Some common examples include:

  • Marketers that align to an inbound philosophy may want to use subscription sign-ups as a metric. In this case, you may be able to track page views to your subscription form’s “Thank You” page.
  • If building brand awareness is a key goal, you’ll want to pay attention to metrics such as page views, impressions, and branded keyword ranking.
  • Lead generation may target conversions, bounce rate on organic search landings, form drop-offs, and click-through rates to help gauge your performance.
  • Finally, if you’re focused on engagement, adding custom tagging for scroll tracking, button-clicks, and social sharing could be a place to start.

You may need to set up additional measurement if it does not exist out of the box. Great (and free) tools such as Google Tag Manager allow even non- web developers to set up metrics such as form conversions or scrolling.


Start with baselines, not benchmarks

For good reason, marketers are obsessed with their competition’s performance. What should my conversion rate be? What are others doing?

When it comes to reporting, focus instead on baselining your current performance. How has this goal performed in the last three to six months? Establish a gut check prior to viewing the numbers (this can literally just be a hypothesis to start), and then identify where you are. If any areas feel like they’re underperforming, prioritize them for improvement.

Especially in B2B, acquiring useful benchmark analytics can be expensive, and they don’t always translate easily to your own goals. It’s much more important to begin the feedback loop of using analytics to improve performance.

Introducing a new set of metrics and programs can be both exciting and daunting. But the process should be very familiar to marketers: Identify your goals, create a plan to achieve them, execute and then evaluate.

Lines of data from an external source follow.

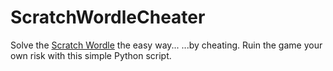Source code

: # ScratchWordleCheater
Solve the [Scratch Wordle](https://scratch.mit.edu/projects/632326191) the easy way... ...by cheating. Ruin the game your own risk with this simple Python script.

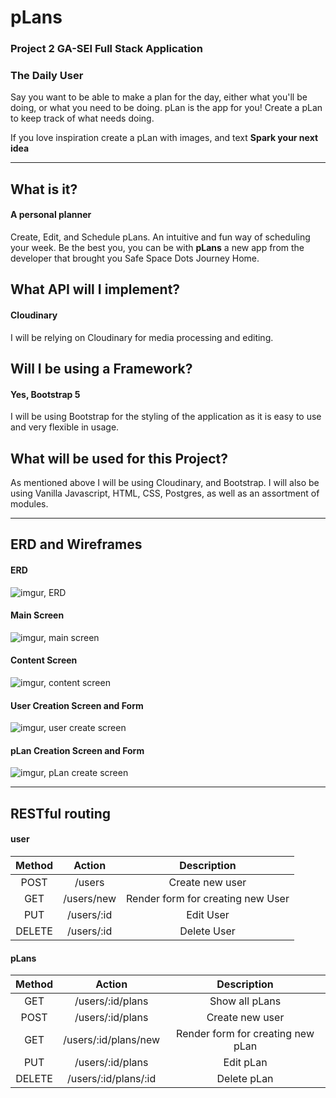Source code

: # pLans
### Project 2 GA-SEI Full Stack Application


### The Daily User
Say you want to be able to make a plan for the day, either what you'll be doing, or what you need to be doing. pLan is the app for you! Create a pLan to keep track of what needs doing.

If you love inspiration create a pLan with images, and text **Spark your next idea**

---

## What is it?
#### A personal planner
Create, Edit, and Schedule pLans. An intuitive and fun way of scheduling your week.
Be the best you, you can be with **pLans** a new app from the developer that brought you Safe Space Dots Journey Home.

## What API will I implement?
#### Cloudinary
I will be relying on Cloudinary for media processing and editing.

## Will I be using a Framework?
#### Yes, Bootstrap 5
I will be using Bootstrap for the styling of the application as it is easy to use and very flexible in usage.

## What will be used for this Project?
As mentioned above I will be using Cloudinary, and Bootstrap. I will also be using Vanilla Javascript, HTML, CSS, Postgres, as well as an assortment of modules. 

---

## ERD and Wireframes

#### ERD
![imgur, ERD](https://i.imgur.com/rdF1P5M.png)

#### Main Screen
![imgur, main screen](https://i.imgur.com/kIYWCoq.png)

#### Content Screen
![imgur, content screen](https://i.imgur.com/xyA4h36.png)

#### User Creation Screen and Form
![imgur, user create screen](https://i.imgur.com/IDrPGjn.png)

#### pLan Creation Screen and Form
![imgur, pLan create screen](https://i.imgur.com/HXGY35U.png)

---

## RESTful routing
#### user

| Method | Action | Description |
|:------:|:------:|:-----------:|
| POST   | /users | Create new user |
| GET    | /users/new | Render form for creating new User |
| PUT    | /users/:id | Edit User |
| DELETE | /users/:id | Delete User |

#### pLans
| Method | Action | Description |
|:------:|:------:|:-----------:|
| GET    | /users/:id/plans | Show all pLans |
| POST   | /users/:id/plans | Create new user |
| GET    | /users/:id/plans/new | Render form for creating new pLan |
| PUT    | /users/:id/plans | Edit pLan |
| DELETE | /users/:id/plans/:id | Delete pLan |

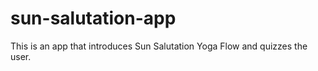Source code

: # sun-salutation-app

This is an app that introduces Sun Salutation Yoga Flow and quizzes the user.
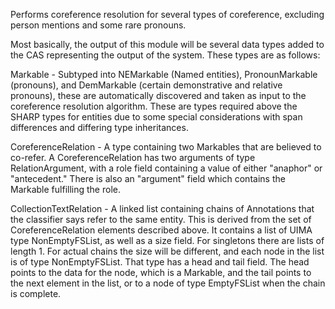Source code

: Performs coreference resolution for several types of coreference, excluding person mentions and some rare pronouns.

Most basically, the output of this module will be several data types added to 
the CAS representing the output of the system.  These types are as follows:

Markable - Subtyped into NEMarkable (Named entities), PronounMarkable (pronouns),
and DemMarkable (certain demonstrative and relative pronouns), these are automatically
discovered and taken as input to the coreference resolution algorithm.  These are types
required above the SHARP types for entities due to some special considerations with
span differences and differing type inheritances.

CoreferenceRelation - A type containing two Markables that are believed to
co-refer.  A CoreferenceRelation has two arguments of type RelationArgument,
with a role field containing a value of either "anaphor" or "antecedent."  There
is also an "argument" field which contains the Markable fulfilling the role.

CollectionTextRelation - A linked list containing chains of Annotations that the classifier
says refer to the same entity.  This is derived from the set of CoreferenceRelation
elements described above.  It contains a list of UIMA type NonEmptyFSList, as well
as a size field.  For singletons there are lists of length 1.  For actual chains
the size will be different, and each node in the list is of type NonEmptyFSList.
That type has a head and tail field.  The head points to the data for the node,
which is a Markable, and the tail points to the next element in the list, or
to a node of type EmptyFSList when the chain is complete.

This article originally appeared in the October 2019 issue of Marketer. ©Marketer, The Journal of the Society for Marketing Professional Services, October 2019,

Ben Magnuson
Associate Director, Data Strategy

As Associate Director, Data Strategy at One North, Ben supports clients by applying a strong data focus to marketing initiatives across channels and tools. He starts by gaining an understanding of each client’s unique goals and tactics, and guides them toward a strategic analytics program. He focuses on the creation of a meaningful feedback loop to help support and steer decision-making.

Key Takeaways
  1. A common mistake marketers make is trying to fit the goal to the metrics rather than fit the metrics to the goal.
  2. It’s critical to ensure metrics are actionable, and the changes that you’ll experiment with can make a positive, discernable impact.
  3. Goals should be mapped to metrics that accurately measure performance.
  4. When it comes to reporting, focus on baselining your current performance instead of benchmarking against your competition.